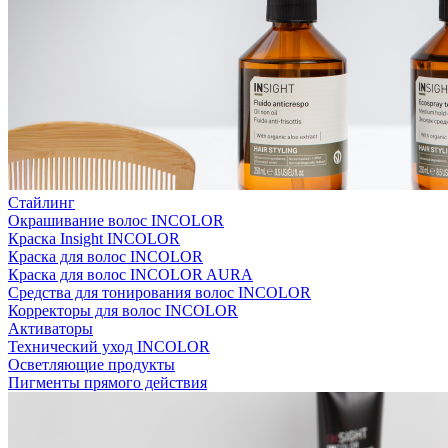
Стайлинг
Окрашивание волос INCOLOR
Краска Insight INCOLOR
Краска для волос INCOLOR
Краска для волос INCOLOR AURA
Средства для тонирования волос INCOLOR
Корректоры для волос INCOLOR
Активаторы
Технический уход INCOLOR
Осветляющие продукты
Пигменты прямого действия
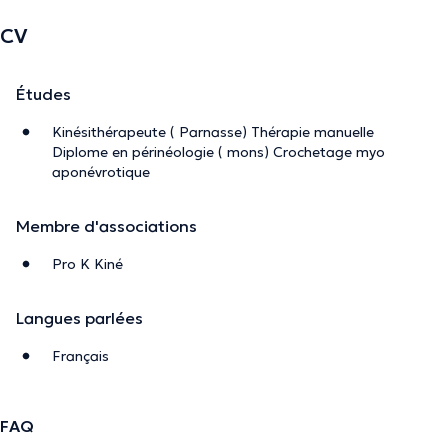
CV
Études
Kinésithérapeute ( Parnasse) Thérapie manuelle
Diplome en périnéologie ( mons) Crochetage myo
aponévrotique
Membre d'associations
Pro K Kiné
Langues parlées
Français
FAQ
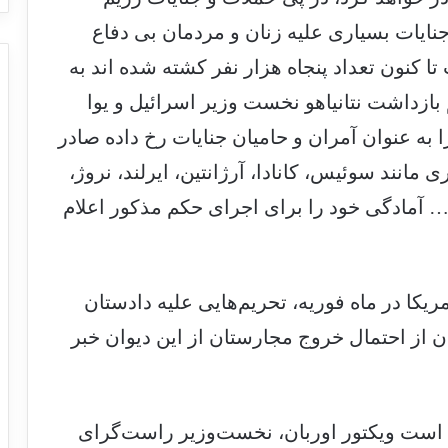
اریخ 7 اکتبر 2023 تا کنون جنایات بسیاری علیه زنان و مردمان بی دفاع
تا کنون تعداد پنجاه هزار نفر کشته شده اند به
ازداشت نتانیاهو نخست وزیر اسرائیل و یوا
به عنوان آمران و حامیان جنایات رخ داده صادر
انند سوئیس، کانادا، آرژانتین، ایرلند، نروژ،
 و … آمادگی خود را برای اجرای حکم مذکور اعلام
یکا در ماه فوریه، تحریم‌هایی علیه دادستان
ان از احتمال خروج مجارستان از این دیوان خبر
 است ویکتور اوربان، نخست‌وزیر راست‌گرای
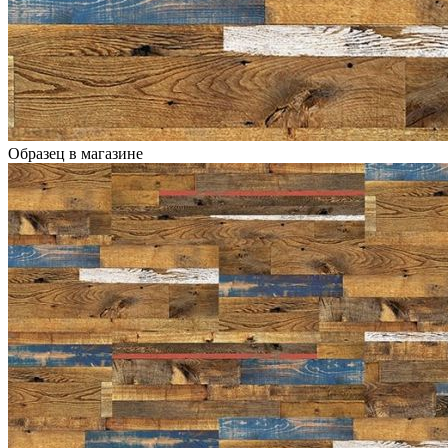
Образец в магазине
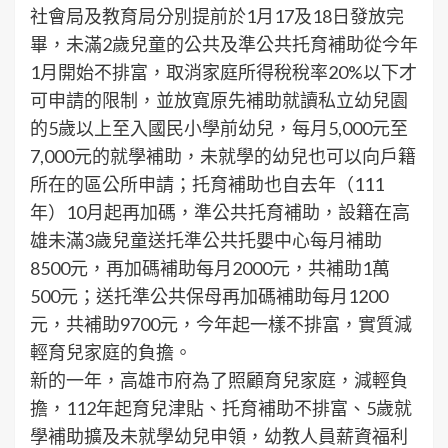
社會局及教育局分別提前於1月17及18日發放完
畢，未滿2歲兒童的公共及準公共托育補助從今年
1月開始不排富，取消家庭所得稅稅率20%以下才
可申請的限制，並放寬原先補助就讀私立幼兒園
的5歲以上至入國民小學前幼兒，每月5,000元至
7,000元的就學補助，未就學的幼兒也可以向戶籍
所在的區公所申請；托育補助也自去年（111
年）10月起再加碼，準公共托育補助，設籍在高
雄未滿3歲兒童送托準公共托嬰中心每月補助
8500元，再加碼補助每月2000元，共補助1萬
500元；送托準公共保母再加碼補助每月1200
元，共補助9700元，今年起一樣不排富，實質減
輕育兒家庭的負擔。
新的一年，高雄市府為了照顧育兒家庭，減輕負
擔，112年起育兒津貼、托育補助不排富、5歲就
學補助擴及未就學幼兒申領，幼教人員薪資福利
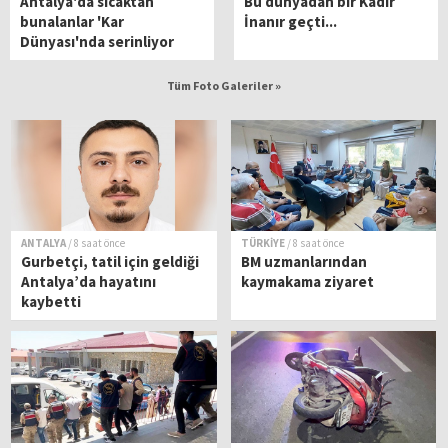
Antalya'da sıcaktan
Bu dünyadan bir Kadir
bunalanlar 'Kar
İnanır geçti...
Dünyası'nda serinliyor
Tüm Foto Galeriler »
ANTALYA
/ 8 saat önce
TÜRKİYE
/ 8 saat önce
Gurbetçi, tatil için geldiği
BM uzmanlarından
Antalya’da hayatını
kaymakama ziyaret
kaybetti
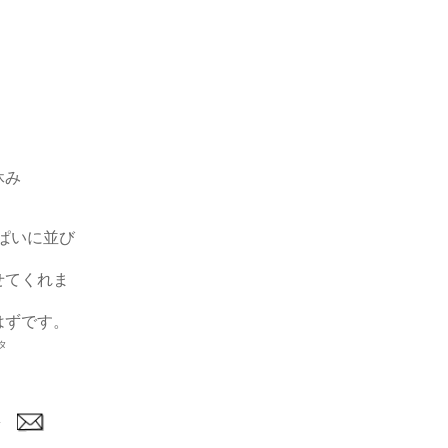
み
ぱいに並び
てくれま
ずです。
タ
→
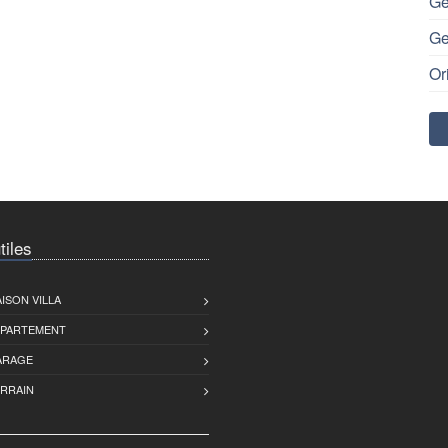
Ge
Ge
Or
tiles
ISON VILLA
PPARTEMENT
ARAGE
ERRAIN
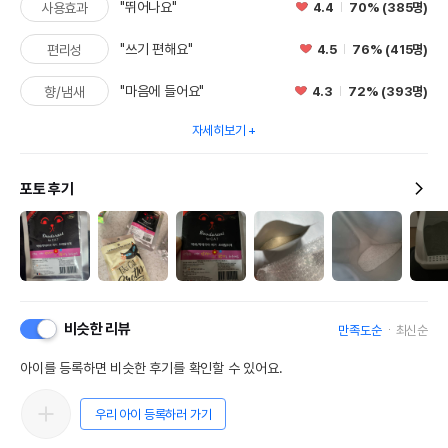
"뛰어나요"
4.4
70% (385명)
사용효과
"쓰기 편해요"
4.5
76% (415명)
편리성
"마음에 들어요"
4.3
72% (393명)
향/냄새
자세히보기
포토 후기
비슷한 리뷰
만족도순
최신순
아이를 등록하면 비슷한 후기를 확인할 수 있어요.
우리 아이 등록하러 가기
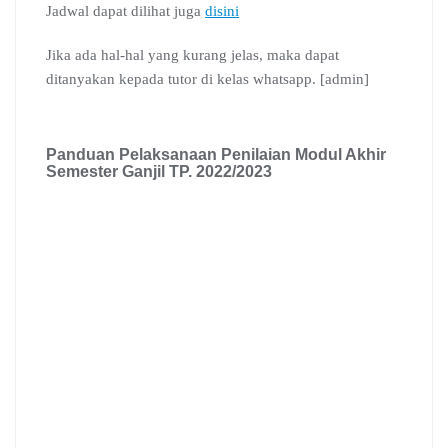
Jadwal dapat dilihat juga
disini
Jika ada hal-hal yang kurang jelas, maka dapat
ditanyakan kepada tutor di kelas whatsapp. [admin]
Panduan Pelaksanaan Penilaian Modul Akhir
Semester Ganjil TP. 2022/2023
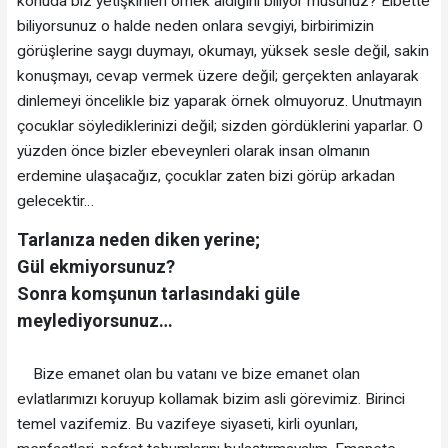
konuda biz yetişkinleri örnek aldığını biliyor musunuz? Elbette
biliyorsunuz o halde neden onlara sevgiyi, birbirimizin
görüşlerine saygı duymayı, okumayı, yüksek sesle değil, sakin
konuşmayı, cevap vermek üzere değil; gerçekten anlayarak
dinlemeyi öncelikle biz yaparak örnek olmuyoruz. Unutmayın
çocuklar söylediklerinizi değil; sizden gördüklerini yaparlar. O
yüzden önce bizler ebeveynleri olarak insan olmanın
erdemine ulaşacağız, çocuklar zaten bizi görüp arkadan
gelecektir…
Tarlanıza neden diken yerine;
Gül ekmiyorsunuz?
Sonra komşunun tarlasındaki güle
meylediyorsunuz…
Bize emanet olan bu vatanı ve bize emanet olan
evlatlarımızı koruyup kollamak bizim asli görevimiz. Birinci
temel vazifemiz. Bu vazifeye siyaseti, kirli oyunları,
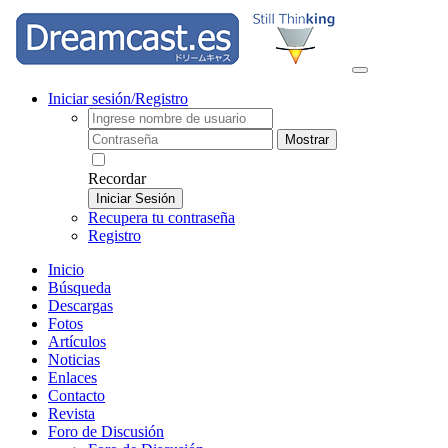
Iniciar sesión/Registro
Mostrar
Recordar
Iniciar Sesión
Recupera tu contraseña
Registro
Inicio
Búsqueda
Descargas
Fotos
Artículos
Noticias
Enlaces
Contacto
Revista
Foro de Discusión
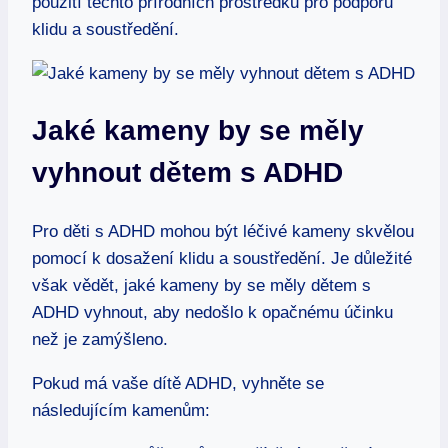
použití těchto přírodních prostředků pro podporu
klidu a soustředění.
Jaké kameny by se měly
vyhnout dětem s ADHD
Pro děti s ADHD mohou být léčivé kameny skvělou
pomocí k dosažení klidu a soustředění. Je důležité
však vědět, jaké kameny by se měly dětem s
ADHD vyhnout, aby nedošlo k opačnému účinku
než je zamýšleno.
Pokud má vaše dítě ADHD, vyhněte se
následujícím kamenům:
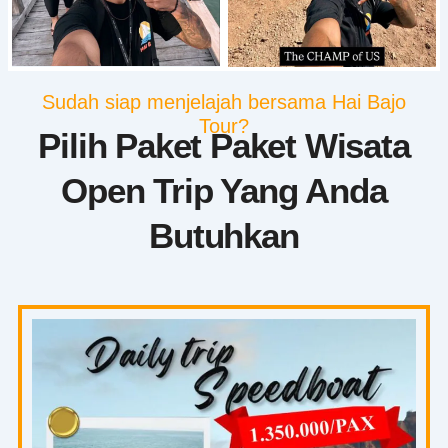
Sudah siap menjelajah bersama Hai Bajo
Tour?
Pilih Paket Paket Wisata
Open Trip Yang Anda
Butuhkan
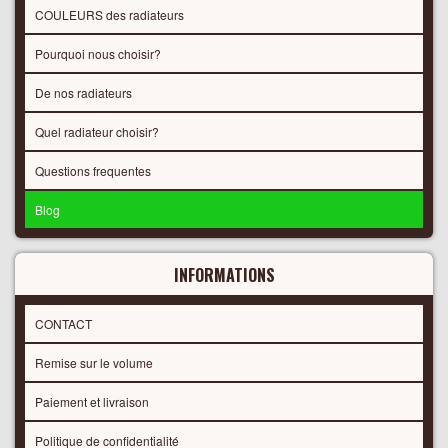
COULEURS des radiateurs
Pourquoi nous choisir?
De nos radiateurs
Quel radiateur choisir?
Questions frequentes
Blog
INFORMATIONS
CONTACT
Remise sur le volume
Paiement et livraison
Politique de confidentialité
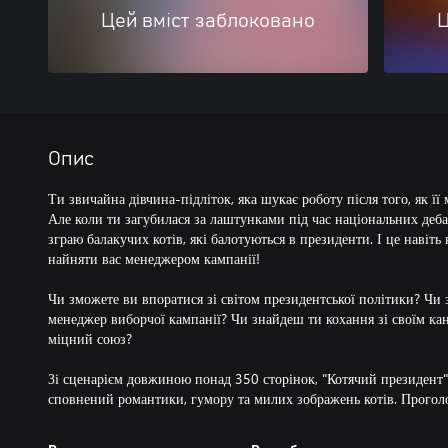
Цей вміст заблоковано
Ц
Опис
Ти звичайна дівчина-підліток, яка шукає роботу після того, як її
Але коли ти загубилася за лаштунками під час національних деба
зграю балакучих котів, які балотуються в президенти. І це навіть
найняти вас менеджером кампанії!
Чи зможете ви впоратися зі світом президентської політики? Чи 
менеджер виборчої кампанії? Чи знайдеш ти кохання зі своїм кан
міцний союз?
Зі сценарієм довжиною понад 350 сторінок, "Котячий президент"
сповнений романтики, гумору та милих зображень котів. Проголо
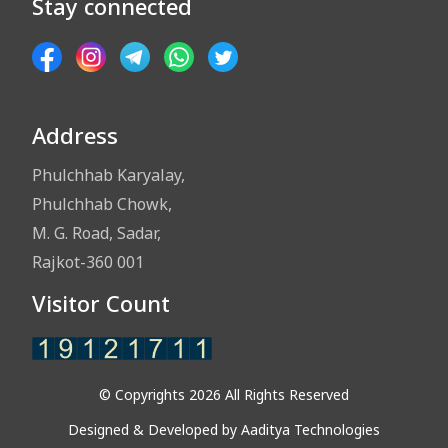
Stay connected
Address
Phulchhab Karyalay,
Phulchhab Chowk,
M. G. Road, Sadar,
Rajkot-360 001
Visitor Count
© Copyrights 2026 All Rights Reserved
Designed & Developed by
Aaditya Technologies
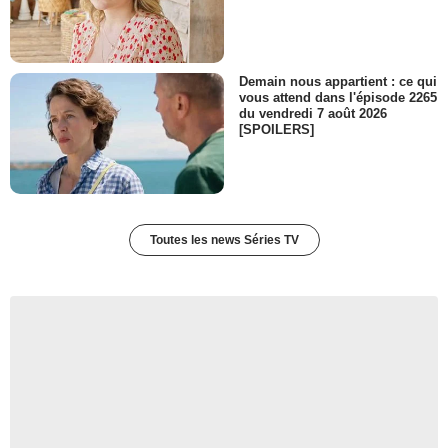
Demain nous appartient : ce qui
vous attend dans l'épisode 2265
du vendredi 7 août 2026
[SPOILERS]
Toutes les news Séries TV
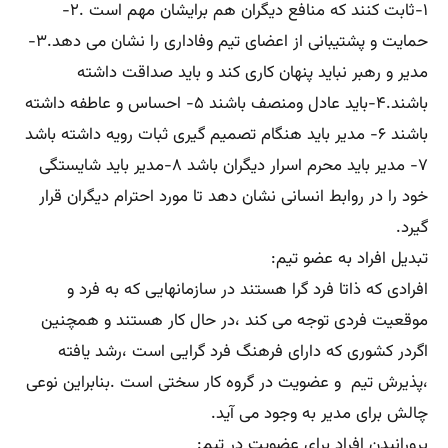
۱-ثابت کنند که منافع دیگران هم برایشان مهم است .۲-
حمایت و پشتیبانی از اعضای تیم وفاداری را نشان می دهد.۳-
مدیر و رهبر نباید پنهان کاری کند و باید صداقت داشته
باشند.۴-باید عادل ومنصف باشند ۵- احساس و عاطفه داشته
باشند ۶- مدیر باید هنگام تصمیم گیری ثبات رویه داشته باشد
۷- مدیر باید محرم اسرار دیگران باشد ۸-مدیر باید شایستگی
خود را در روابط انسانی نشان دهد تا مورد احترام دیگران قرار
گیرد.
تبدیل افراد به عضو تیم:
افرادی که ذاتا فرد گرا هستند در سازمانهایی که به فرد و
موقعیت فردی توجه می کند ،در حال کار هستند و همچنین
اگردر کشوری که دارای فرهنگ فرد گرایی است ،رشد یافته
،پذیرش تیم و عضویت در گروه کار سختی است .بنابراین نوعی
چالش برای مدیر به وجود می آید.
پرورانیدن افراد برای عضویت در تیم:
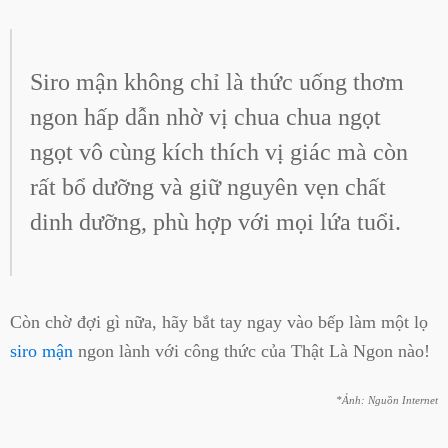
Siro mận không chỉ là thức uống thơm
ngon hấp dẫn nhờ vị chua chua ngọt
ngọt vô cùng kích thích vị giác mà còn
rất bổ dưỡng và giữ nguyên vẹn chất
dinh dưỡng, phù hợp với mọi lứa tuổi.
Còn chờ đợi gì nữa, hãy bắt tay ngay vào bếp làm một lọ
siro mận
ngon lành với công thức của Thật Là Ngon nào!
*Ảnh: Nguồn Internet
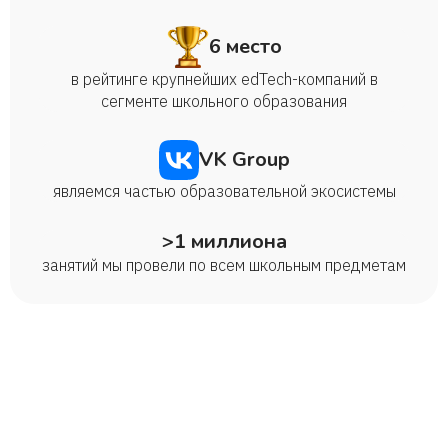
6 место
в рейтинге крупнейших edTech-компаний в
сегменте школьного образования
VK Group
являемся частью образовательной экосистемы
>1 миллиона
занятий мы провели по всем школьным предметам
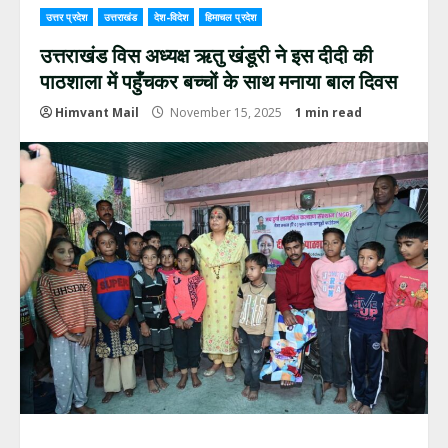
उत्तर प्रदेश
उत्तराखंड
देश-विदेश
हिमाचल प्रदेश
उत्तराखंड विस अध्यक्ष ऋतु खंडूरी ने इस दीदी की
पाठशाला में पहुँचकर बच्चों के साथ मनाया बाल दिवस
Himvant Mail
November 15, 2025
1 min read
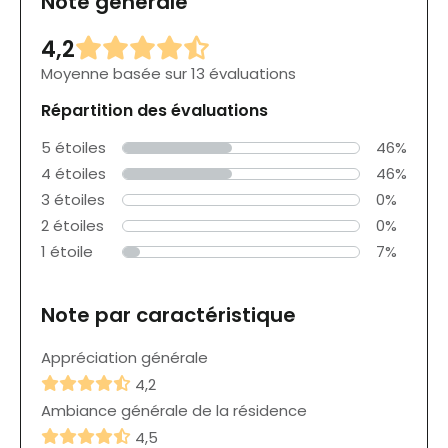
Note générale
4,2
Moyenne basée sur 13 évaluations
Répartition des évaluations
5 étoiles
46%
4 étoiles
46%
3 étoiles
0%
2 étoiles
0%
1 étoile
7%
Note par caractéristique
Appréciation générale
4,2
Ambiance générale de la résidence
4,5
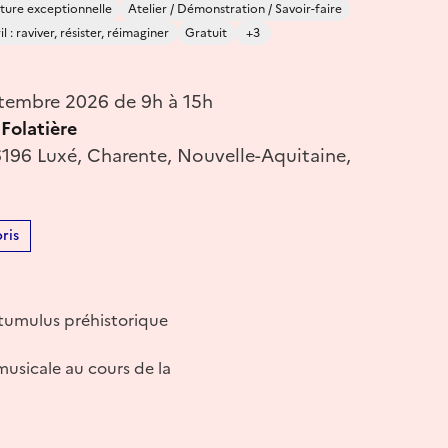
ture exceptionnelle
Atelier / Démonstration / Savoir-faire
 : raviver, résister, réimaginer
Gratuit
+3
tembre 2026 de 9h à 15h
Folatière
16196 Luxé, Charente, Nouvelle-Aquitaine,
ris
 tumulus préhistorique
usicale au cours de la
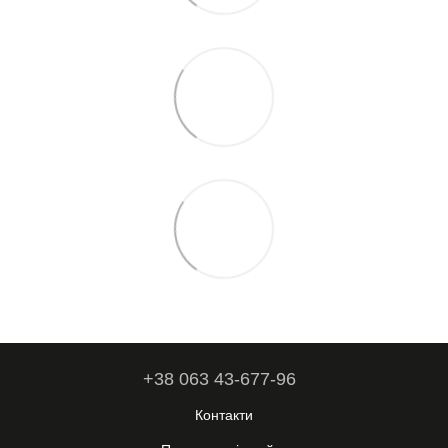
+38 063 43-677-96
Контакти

════

> [Work request]:
Count the lines in the entries above that contain the word "باید", and reply with only the number.

> [Exercise solution]:
4